Bottom line: If you’re an open source kind of person, Datadog is the best choice in this category. Other than that, all companies support pretty much the same popular tools you’re probably using.

4. Pricing

This is probably the most interesting question of them all: how much is this going to cost me? The answer is not as simple as you’d like.

Datadog

On the official pricing page you’ll be presented with three options: Free, Pro and Enterprise.

The free option include up to 5 monitoring hosts (machines), with 1 day retention and without the alerting options. The pro version starts at $15 per host/month, includes up to 500 hosts, 13 months retention, alerts and email support.

If you need more than 500 hosts, customized retention and phone support – you’ll have to call up the company to get an accurate price. You’ll also have to call them to find out what’s the datapoint rate for all 3 plans.

SignalFX

When you enter the pricing page, you can see that the company has a usage-based pricing model, that’s based on your data ingest rate. Even though it’s a flexible price, SignalFX is giving you a ball parked price of $15 per server/month. The company states that the $15/server/month estimate assumes that each server will generate 1,000 datapoints per minute (DPM) on average.
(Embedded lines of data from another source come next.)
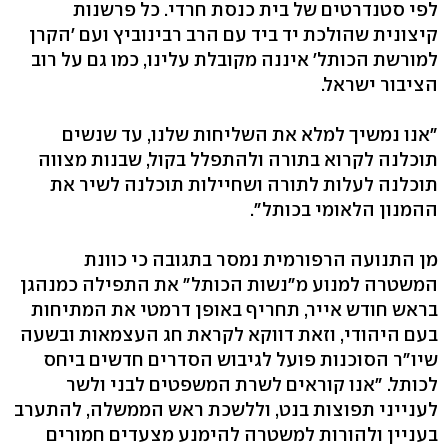
לפי סטנדרטים של בית כנסת חרדי. כל פרשנות
קיצונית שהולכת יד ביד עם הרב רבינוביץ ועם 'הקרן
למורשת הכותל' איננה מקובלת עלינו, כמו גם על רוב
הציבור ישראל.
"אנו נמשיך למלא את השליחות שלנו, עד שנשים
תוכלנה לקרוא בתורה ולהתפלל בקול, שבנות מצווה
תוכלנה לעלות לתורה ושחיילות תוכלנה לשיר את
ההמנון הלאומי בכותל".
מן התנועה הרפורמית נמסר בתגובה כי כוונת
המשטרה למנוע מ"נשות הכותל" את התפילה כמנהגן
בראש חודש אייר, תחריף באופן דרמטי את המתיחות
בעם היהודי, וזאת דווקא לקראת חג העצמאות ובשעה
שיו"ר הסוכנות פועל לגיבוש הסדרים חדשים ביחס
לכותל. "אנו קוראים לשרת המשפטים לבני ולשר
לענייני תפוצות בנט, וללשכת ראש הממשלה, להתערב
בעניין ולהורות למשטרה להימנע מצעדים חמורים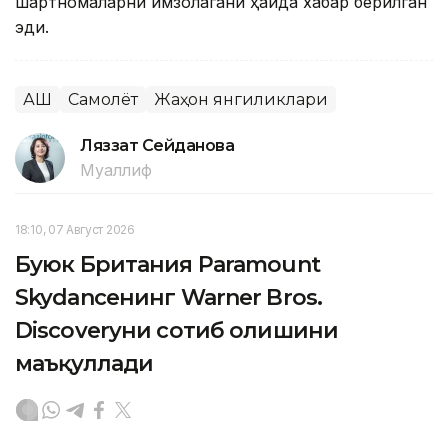
шартномаларни имзолагани ҳақида хабар берилган
эди.
АҚШ
Самолёт
Жаҳон янгиликлари
Ляззат Сейданова
Муаллиф
18:10, 07 Август 2026
Буюк Британия Paramount
Skydanceнинг Warner Bros.
Discoveryни сотиб олишини
маъқуллади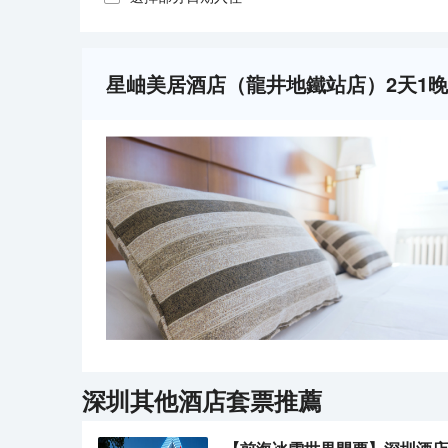
星岫美居酒店（龍井地鐵站店）2天1
深圳
其他酒店套票推薦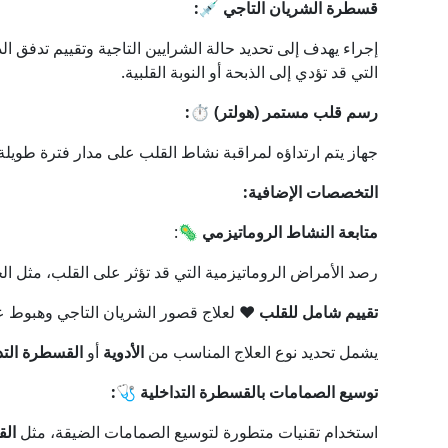
قسطرة الشريان التاجي 💉:
إجراء يهدف إلى تحديد حالة الشرايين التاجية وتقييم تدفق ا
التي قد تؤدي إلى الذبحة أو النوبة القلبية.
رسم قلب مستمر (هولتر) ⏱️:
جهاز يتم ارتداؤه لمراقبة نشاط القلب على مدار فترة طوي
التخصصات الإضافية:
متابعة النشاط الروماتيزمي 🦠
:
رصد الأمراض الروماتيزمية التي قد تؤثر على القلب، مثل ال
تقييم شامل للقلب ❤️
لعلاج قصور الشريان التاجي وهبوط ع
يشمل تحديد نوع العلاج المناسب من
الأدوية
أو
القسطرة التد
توسيع الصمامات بالقسطرة التداخلية 🩺:
استخدام تقنيات متطورة لتوسيع الصمامات الضيقة، مثل
ال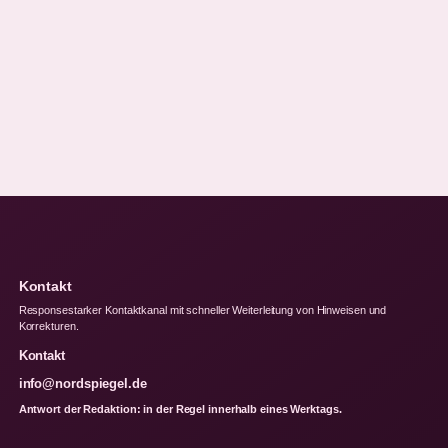
Kontakt
Responsestarker Kontaktkanal mit schneller Weiterleitung von Hinweisen und
Korrekturen.
Kontakt
info@nordspiegel.de
Antwort der Redaktion: in der Regel innerhalb eines Werktags.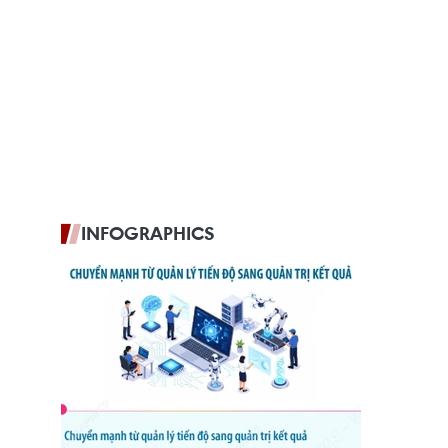
INFOGRAPHICS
You will have to talk with a sales representative and get the accurate price from him, but hey, at least they’re trying.

New Relic

We have to admit that we were surprised to see that New Relic has a pricing page with actual prices. The essentials plan cost $0.10 per hour, and if you’ll use it for an entire month, it’ll cost you about $75/month (since a month has about 750 hours). It comes with 3 days of data retention (that include aggregate metrics, non aggregated insights events), alerting and custom dashboards and more.
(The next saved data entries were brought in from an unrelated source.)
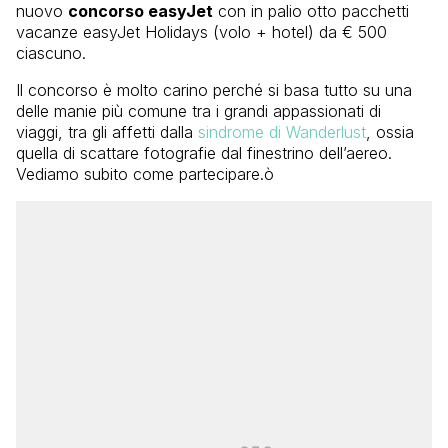
nuovo
concorso easyJet
con in palio otto pacchetti
vacanze easyJet Holidays (volo + hotel) da € 500
ciascuno.
Il concorso è molto carino perché si basa tutto su una
delle manie più comune tra i grandi appassionati di
viaggi, tra gli affetti dalla
sindrome di Wanderlust
, ossia
quella di scattare fotografie dal finestrino dell’aereo.
Vediamo subito come partecipare.ò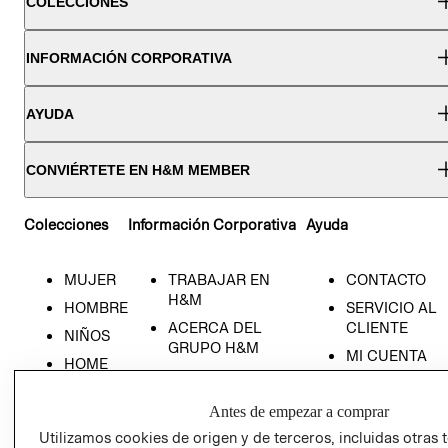
COLECCIONES
INFORMACIÓN CORPORATIVA
AYUDA
CONVIÉRTETE EN H&M MEMBER
Colecciones
Información Corporativa
Ayuda
MUJER
TRABAJAR EN
CONTACTO
H&M
HOMBRE
SERVICIO AL
ACERCA DEL
CLIENTE
NIÑOS
GRUPO H&M
MI CUENTA
HOME
RESPONSABILIDAD
NUESTRAS
SOCIAL
TIENDAS
Antes de empezar a comprar
PRENSA
CLICK&COLL
Utilizamos cookies de origen y de terceros, incluidas otras 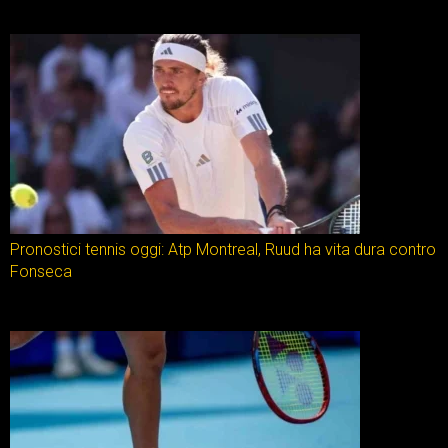
Pronostici tennis oggi: Atp Montreal, Ruud ha vita dura contro
Fonseca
The pro plan costs $0.20 per hour, which can come up to $149 per month. Here you’ll have 90 days of metrics, all features of APM essentials, monthly SLA reports and deployment tracking, JVM monitoring and service topology maps and more.

All accounts start with a 14-day free pro trial, so you can see if you actually need it. After 14 days you’ll be moved to the lite plan, so you could have a taste from both worlds.

Wavefront

Just like you can’t sign up without getting permission (or a phone call) from the company, you can’t get the pricing info either.
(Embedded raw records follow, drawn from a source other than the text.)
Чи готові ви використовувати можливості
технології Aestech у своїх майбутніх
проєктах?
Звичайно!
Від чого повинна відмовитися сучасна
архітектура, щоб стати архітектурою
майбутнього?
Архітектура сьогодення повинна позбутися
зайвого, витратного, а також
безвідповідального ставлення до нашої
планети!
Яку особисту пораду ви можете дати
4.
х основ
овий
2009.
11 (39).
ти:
Bottom line: When companies give out a price, even if it’s not accurate, it helps us understand what we’re up against. With so many tools and companies available today, not publishing any pricing plan is a risk – and yes Wavefront, we’re looking at you.

It seems that Datadog and SignalFX offer similar prices, while New Relic is far more expensive. But you can expect that, since the latter is a full APM solution.

5. Enhancing Your Dashboard

It doesn’t matter which dashboard caught your attention, they all give you an overall view of your application. Sure, it’s enough to know everything is up and working, but when it comes down to application errors, why should you stop at the stack trace level?

With Harness, you can tell if a new deployment broke something in your code, get insight into all the errors happening in your application, and zoom in on critical issues. Service Reliability Management tells you when and why your code breaks in production, by getting down to the JVM level to bring you the actual code and variable state you need to solve each error.

Service Reliability Management runs as a native Java agent, and it does not require code changes, binary dependencies, or build configurations. With integrations like JIRA and Slack, Service Reliability Management is simple to slide into your existing workflow.

Final Thoughts

You probably have a long list of metrics, conditions and data you’d like to monitor inside your application at all time. But what good would it be, if you won’t be able to read all of this information on your dashboard?

As shallow as it might sound, looks are a big part of your day to day monitoring habits. Ideally, you should be able to get all of your desired information in a glance, without spending too much time deep-diving into logs and metrics.

While we don’t have all of the answers, we hope this post helped you get a different perspective when choosing a new tool. Who knows, it might help you cut down your time to issue resolution (And if not, there’s always Service Reliability Management for that).